(Extracted records)

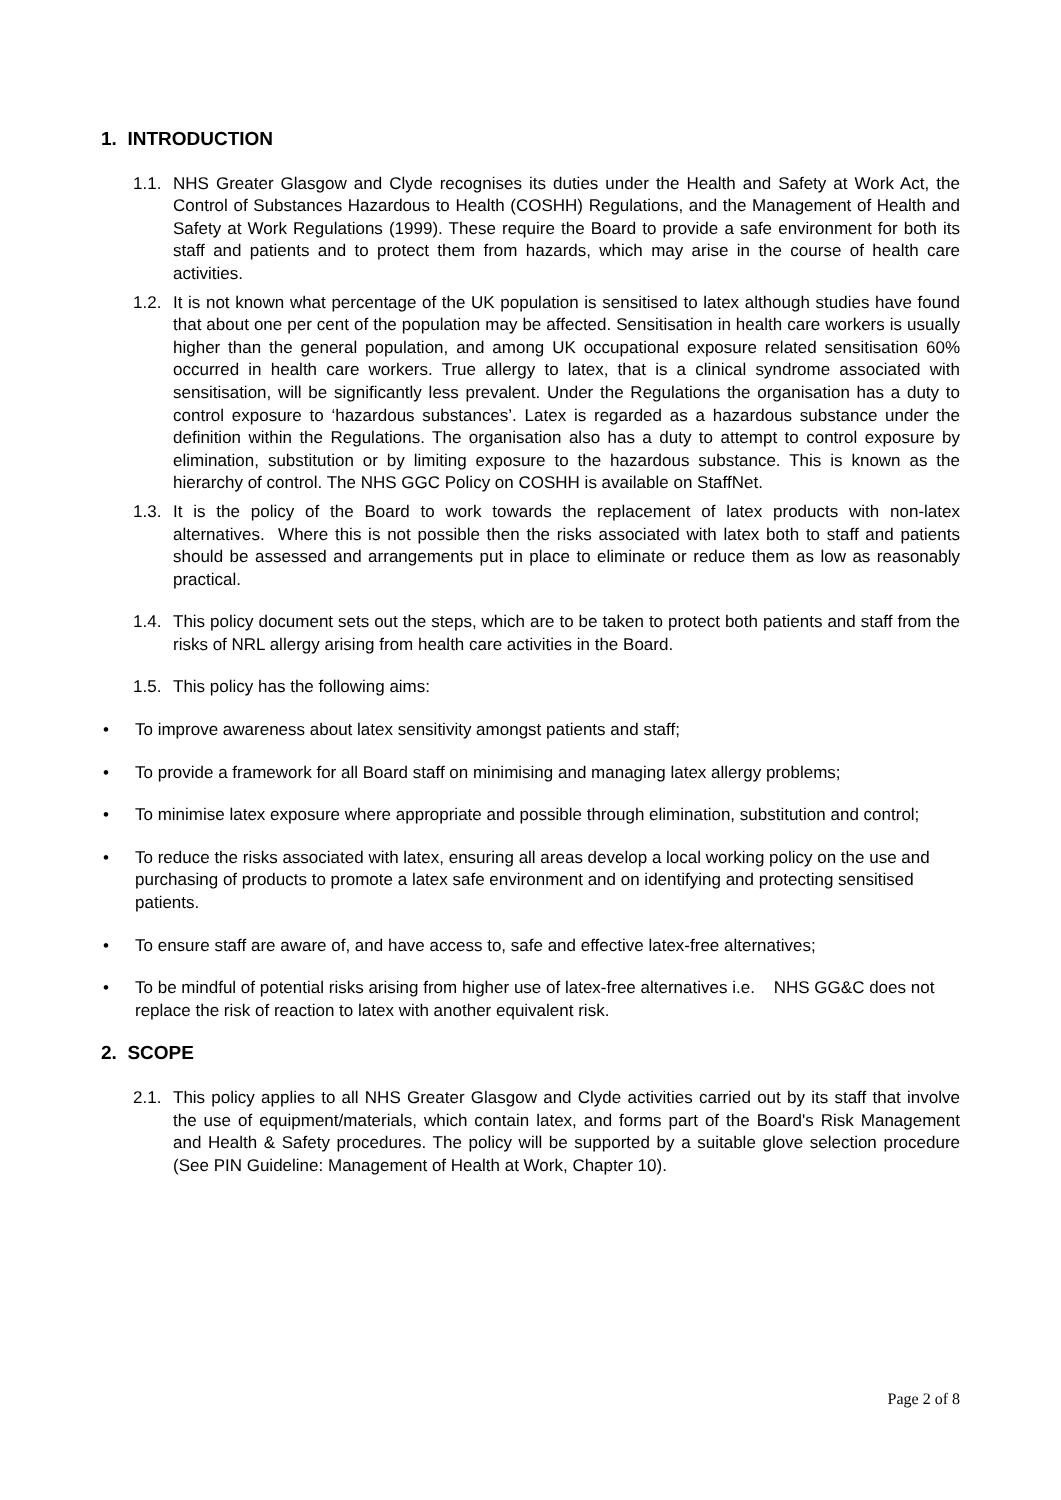1. INTRODUCTION
1.1.
NHS Greater Glasgow and Clyde recognises its duties under the Health and Safety at Work Act, the Control of Substances Hazardous to Health (COSHH) Regulations, and the Management of Health and Safety at Work Regulations (1999). These require the Board to provide a safe environment for both its staff and patients and to protect them from hazards, which may arise in the course of health care activities.
1.2.
It is not known what percentage of the UK population is sensitised to latex although studies have found that about one per cent of the population may be affected. Sensitisation in health care workers is usually higher than the general population, and among UK occupational exposure related sensitisation 60% occurred in health care workers. True allergy to latex, that is a clinical syndrome associated with sensitisation, will be significantly less prevalent. Under the Regulations the organisation has a duty to control exposure to ‘hazardous substances’. Latex is regarded as a hazardous substance under the definition within the Regulations. The organisation also has a duty to attempt to control exposure by elimination, substitution or by limiting exposure to the hazardous substance. This is known as the hierarchy of control. The NHS GGC Policy on COSHH is available on StaffNet.
1.3.
It is the policy of the Board to work towards the replacement of latex products with non-latex alternatives. Where this is not possible then the risks associated with latex both to staff and patients should be assessed and arrangements put in place to eliminate or reduce them as low as reasonably practical.
1.4.
This policy document sets out the steps, which are to be taken to protect both patients and staff from the risks of NRL allergy arising from health care activities in the Board.
1.5.
This policy has the following aims:
• To improve awareness about latex sensitivity amongst patients and staff;
• To provide a framework for all Board staff on minimising and managing latex allergy problems;
• To minimise latex exposure where appropriate and possible through elimination, substitution and control;
• To reduce the risks associated with latex, ensuring all areas develop a local working policy on the use and purchasing of products to promote a latex safe environment and on identifying and protecting sensitised patients.
• To ensure staff are aware of, and have access to, safe and effective latex-free alternatives;
• To be mindful of potential risks arising from higher use of latex-free alternatives i.e. NHS GG&C does not replace the risk of reaction to latex with another equivalent risk.
2. SCOPE
2.1.
This policy applies to all NHS Greater Glasgow and Clyde activities carried out by its staff that involve the use of equipment/materials, which contain latex, and forms part of the Board's Risk Management and Health & Safety procedures. The policy will be supported by a suitable glove selection procedure (See PIN Guideline: Management of Health at Work, Chapter 10).
Page 2 of 8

> WHAT NEEDS TO BE DONE: The entries are to be copied exactly, and each image is to be omitted.

> RESULT OF THIS TASK:
1. INTRODUCTION
1.1.
NHS Greater Glasgow and Clyde recognises its duties under the Health and Safety at Work Act, the Control of Substances Hazardous to Health (COSHH) Regulations, and the Management of Health and Safety at Work Regulations (1999). These require the Board to provide a safe environment for both its staff and patients and to protect them from hazards, which may arise in the course of health care activities.
1.2.
It is not known what percentage of the UK population is sensitised to latex although studies have found that about one per cent of the population may be affected. Sensitisation in health care workers is usually higher than the general population, and among UK occupational exposure related sensitisation 60% occurred in health care workers. True allergy to latex, that is a clinical syndrome associated with sensitisation, will be significantly less prevalent. Under the Regulations the organisation has a duty to control exposure to ‘hazardous substances’. Latex is regarded as a hazardous substance under the definition within the Regulations. The organisation also has a duty to attempt to control exposure by elimination, substitution or by limiting exposure to the hazardous substance. This is known as the hierarchy of control. The NHS GGC Policy on COSHH is available on StaffNet.
1.3.
It is the policy of the Board to work towards the replacement of latex products with non-latex alternatives. Where this is not possible then the risks associated with latex both to staff and patients should be assessed and arrangements put in place to eliminate or reduce them as low as reasonably practical.
1.4.
This policy document sets out the steps, which are to be taken to protect both patients and staff from the risks of NRL allergy arising from health care activities in the Board.
1.5.
This policy has the following aims:
• To improve awareness about latex sensitivity amongst patients and staff;
• To provide a framework for all Board staff on minimising and managing latex allergy problems;
• To minimise latex exposure where appropriate and possible through elimination, substitution and control;
• To reduce the risks associated with latex, ensuring all areas develop a local working policy on the use and purchasing of products to promote a latex safe environment and on identifying and protecting sensitised patients.
• To ensure staff are aware of, and have access to, safe and effective latex-free alternatives;
• To be mindful of potential risks arising from higher use of latex-free alternatives i.e. NHS GG&C does not replace the risk of reaction to latex with another equivalent risk.
2. SCOPE
2.1.
This policy applies to all NHS Greater Glasgow and Clyde activities carried out by its staff that involve the use of equipment/materials, which contain latex, and forms part of the Board's Risk Management and Health & Safety procedures. The policy will be supported by a suitable glove selection procedure (See PIN Guideline: Management of Health at Work, Chapter 10).
Page 2 of 8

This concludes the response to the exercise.